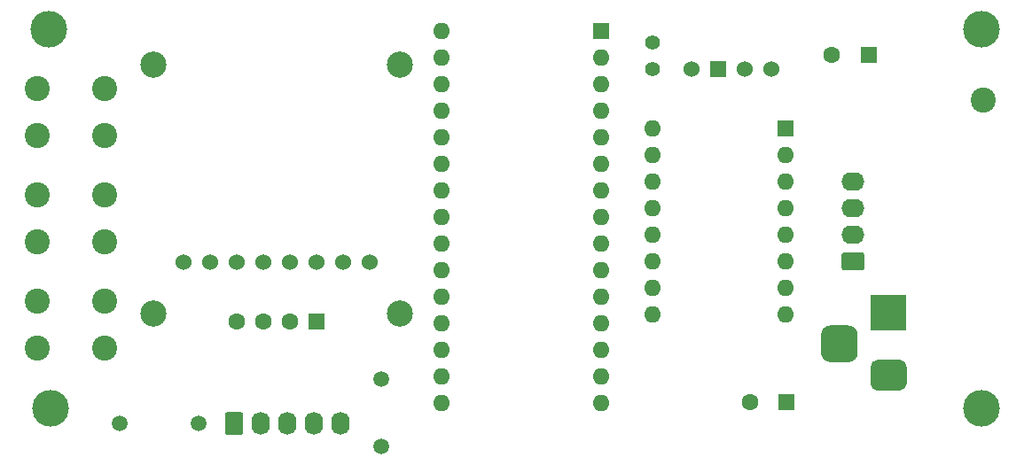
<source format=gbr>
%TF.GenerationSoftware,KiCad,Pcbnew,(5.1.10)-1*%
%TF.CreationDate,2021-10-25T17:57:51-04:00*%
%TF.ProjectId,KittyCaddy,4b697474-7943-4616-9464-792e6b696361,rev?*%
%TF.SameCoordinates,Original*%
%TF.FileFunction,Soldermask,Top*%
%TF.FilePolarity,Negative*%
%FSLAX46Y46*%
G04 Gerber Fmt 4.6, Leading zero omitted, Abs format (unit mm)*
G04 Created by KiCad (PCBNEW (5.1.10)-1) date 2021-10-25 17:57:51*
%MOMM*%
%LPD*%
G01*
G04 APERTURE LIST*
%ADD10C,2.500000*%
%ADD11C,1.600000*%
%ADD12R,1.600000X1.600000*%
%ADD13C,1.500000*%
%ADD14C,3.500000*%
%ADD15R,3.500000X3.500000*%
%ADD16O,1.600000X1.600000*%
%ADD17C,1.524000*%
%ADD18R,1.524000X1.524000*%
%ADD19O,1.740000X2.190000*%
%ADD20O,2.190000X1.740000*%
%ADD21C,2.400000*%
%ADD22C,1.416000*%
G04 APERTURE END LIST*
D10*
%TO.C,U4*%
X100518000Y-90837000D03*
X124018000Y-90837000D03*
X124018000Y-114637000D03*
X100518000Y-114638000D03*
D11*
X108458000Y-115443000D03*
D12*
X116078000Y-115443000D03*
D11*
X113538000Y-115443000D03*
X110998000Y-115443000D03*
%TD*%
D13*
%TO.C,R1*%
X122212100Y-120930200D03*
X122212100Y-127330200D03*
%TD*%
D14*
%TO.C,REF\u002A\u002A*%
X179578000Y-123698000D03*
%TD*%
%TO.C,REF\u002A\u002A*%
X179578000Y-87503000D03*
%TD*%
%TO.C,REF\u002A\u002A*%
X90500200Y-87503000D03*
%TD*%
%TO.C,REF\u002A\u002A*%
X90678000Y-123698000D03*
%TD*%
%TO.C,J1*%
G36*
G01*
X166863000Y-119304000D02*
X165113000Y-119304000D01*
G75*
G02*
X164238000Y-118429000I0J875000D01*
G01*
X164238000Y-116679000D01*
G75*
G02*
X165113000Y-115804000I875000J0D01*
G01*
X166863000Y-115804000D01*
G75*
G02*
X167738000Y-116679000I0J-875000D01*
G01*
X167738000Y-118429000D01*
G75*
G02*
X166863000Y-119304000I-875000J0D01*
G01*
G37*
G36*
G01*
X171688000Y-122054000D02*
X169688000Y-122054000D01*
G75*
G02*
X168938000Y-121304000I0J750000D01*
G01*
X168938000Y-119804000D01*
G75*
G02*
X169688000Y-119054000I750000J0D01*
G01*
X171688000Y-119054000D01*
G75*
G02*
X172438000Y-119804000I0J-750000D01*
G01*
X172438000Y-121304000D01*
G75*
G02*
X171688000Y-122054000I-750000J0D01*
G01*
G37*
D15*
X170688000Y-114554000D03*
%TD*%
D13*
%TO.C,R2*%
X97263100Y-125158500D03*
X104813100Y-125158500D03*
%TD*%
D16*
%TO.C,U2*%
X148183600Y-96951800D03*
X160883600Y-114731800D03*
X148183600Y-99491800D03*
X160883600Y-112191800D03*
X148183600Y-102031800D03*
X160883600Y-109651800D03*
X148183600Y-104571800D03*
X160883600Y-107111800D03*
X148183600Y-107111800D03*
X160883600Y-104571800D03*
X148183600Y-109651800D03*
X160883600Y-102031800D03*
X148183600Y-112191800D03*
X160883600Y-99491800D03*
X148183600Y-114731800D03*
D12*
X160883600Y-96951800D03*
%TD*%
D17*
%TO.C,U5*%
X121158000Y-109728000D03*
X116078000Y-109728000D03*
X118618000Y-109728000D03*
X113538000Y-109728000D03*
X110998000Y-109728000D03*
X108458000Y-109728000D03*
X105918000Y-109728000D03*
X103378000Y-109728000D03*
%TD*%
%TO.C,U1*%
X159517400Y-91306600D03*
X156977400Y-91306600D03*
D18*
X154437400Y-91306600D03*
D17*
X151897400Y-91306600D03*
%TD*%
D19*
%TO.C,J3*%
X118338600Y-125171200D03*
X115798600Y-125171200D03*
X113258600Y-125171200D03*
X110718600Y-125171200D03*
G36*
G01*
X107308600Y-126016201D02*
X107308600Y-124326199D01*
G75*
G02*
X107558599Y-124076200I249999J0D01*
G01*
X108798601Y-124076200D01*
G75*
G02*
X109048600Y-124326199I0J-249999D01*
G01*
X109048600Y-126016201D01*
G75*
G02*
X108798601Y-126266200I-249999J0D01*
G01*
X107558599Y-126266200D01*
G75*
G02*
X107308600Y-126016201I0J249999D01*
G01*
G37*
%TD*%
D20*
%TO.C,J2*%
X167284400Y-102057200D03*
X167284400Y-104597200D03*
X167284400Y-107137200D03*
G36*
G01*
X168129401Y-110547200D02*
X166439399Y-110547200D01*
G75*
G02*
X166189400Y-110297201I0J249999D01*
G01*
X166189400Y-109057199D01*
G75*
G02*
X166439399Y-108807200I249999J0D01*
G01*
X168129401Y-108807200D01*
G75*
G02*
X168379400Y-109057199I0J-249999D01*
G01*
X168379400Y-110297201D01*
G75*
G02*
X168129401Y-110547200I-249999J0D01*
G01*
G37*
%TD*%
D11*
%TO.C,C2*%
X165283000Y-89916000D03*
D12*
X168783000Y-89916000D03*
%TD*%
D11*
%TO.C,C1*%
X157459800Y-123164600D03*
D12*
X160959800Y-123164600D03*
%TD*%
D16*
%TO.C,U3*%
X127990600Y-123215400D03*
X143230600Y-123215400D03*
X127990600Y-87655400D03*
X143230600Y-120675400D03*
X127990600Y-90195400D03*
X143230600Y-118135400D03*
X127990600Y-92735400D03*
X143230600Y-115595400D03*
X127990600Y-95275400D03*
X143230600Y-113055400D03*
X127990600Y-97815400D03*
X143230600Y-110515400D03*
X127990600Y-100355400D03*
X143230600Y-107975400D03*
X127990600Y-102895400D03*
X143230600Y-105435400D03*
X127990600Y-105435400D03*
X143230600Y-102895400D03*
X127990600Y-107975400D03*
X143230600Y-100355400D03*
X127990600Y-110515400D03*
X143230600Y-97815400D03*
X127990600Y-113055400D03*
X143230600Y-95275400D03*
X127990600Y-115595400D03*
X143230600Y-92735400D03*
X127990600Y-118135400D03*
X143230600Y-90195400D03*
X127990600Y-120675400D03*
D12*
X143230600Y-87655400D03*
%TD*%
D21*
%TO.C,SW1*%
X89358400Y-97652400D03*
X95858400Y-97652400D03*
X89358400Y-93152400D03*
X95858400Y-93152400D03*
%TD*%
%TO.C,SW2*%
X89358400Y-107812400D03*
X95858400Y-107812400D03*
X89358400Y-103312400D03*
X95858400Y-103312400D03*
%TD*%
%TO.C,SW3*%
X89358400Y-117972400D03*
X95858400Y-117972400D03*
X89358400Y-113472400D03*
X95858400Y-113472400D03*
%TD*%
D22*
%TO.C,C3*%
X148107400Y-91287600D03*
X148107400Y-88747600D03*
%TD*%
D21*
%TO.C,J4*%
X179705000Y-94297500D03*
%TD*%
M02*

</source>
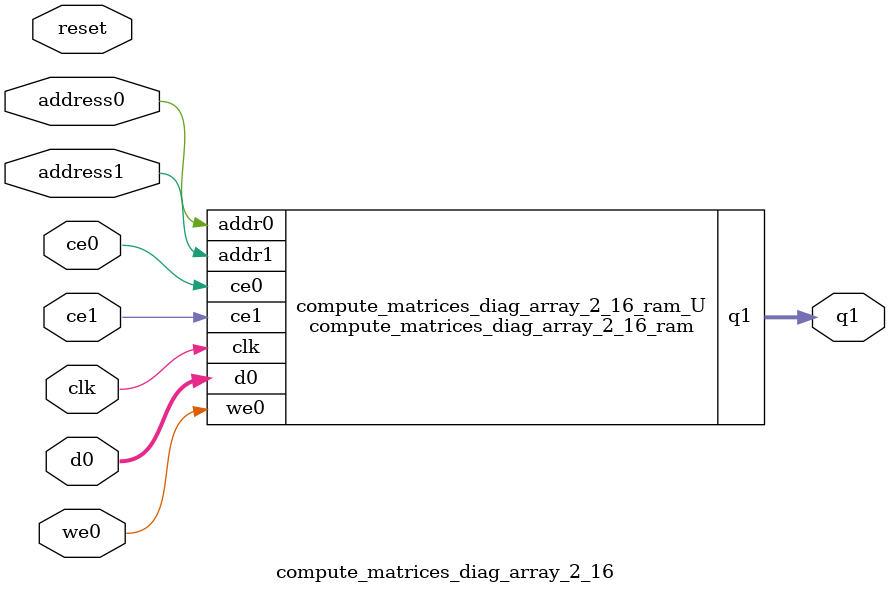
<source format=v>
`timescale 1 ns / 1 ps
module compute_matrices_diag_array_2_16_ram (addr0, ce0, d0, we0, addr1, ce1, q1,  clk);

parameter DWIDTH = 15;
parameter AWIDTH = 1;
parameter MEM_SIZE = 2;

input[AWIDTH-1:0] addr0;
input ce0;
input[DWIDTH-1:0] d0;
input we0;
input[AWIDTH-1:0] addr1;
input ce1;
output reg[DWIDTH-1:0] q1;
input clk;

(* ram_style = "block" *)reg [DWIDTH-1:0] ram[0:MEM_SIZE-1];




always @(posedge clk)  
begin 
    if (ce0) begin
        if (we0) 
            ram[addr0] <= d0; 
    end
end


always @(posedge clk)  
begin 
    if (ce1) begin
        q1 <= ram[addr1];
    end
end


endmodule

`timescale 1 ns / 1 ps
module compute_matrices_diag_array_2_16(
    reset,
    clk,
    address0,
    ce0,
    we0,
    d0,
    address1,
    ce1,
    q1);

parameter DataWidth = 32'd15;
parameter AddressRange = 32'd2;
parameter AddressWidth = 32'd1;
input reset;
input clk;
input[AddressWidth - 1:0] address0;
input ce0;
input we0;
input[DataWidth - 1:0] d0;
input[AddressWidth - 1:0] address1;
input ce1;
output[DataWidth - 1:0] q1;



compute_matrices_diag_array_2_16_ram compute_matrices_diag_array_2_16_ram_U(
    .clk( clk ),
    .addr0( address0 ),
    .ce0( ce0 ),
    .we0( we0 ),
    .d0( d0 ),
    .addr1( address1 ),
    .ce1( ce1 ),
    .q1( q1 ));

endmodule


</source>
****
__EXERCISE GOAL__:
How many of the lines in the records above include the word "DWIDTH"? State that number alone.

__ANSWER TO THIS TASK__:
4